For Four-Ring traffic flow, the learning process of Co-DQL is relatively stable and the standard deviation in the evaluation process is smaller than the other methods. Ultimately, Co-DQL achieves the shortest average delay time by means of mean-field approximation for opponent modeling and local information sharing.
When using the more realistic simulator, Compared with IQL, IDQL, and DDPG, Co-DQL and MA2C show more robust test performance Ultimately, Co-DQL achieves the best average performance with respect to multiple measures, which shows the advantage of the mean field approximation in agent behavior modeling
Conclusion
Based on the research from all the journals referenced, there are several reinforcement learning techniques that can be impelmented for the use for traffic control signal.

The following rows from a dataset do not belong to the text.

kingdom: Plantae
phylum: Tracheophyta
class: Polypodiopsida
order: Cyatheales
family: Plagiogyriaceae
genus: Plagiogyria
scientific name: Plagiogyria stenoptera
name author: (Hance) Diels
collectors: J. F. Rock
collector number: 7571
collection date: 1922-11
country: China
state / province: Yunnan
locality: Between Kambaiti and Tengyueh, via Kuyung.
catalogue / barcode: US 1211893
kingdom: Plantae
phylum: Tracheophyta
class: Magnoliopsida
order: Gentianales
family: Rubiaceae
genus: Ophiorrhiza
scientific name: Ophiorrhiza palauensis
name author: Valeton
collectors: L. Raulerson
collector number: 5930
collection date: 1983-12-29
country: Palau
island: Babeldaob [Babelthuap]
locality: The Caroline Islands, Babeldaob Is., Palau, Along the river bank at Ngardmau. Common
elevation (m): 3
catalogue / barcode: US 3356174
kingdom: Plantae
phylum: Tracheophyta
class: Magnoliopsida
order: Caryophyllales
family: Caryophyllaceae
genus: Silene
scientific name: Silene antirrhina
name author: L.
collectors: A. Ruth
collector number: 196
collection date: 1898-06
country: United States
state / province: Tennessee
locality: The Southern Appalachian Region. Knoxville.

To reduce traffic congestion, multi-agent reinforcemnt learning has been used to regulate the traffic flow of road network at intersections. This is far superior than traditional traffic signal control systems, where static based timing causes ineffective traffic management. Though there are few limitations and challenges faced by the traffic signal control. One of the challenges faced is how to respond to the dynamic interaction between each single agent and the environment.
To improve in creating a better TSC, there are some future enhancements that can be made. Firstly, further explore in multi-agent reinforcement learning to balance various performance metrics, such as reducing the average waiting time of traffic, lowering queue length. Secondly, enhancing the TSC system to cope well in various different environments/scenarios such as, unexpected rain disturbance, recurring and non-recurring traffic congestion, and having a more complex road network.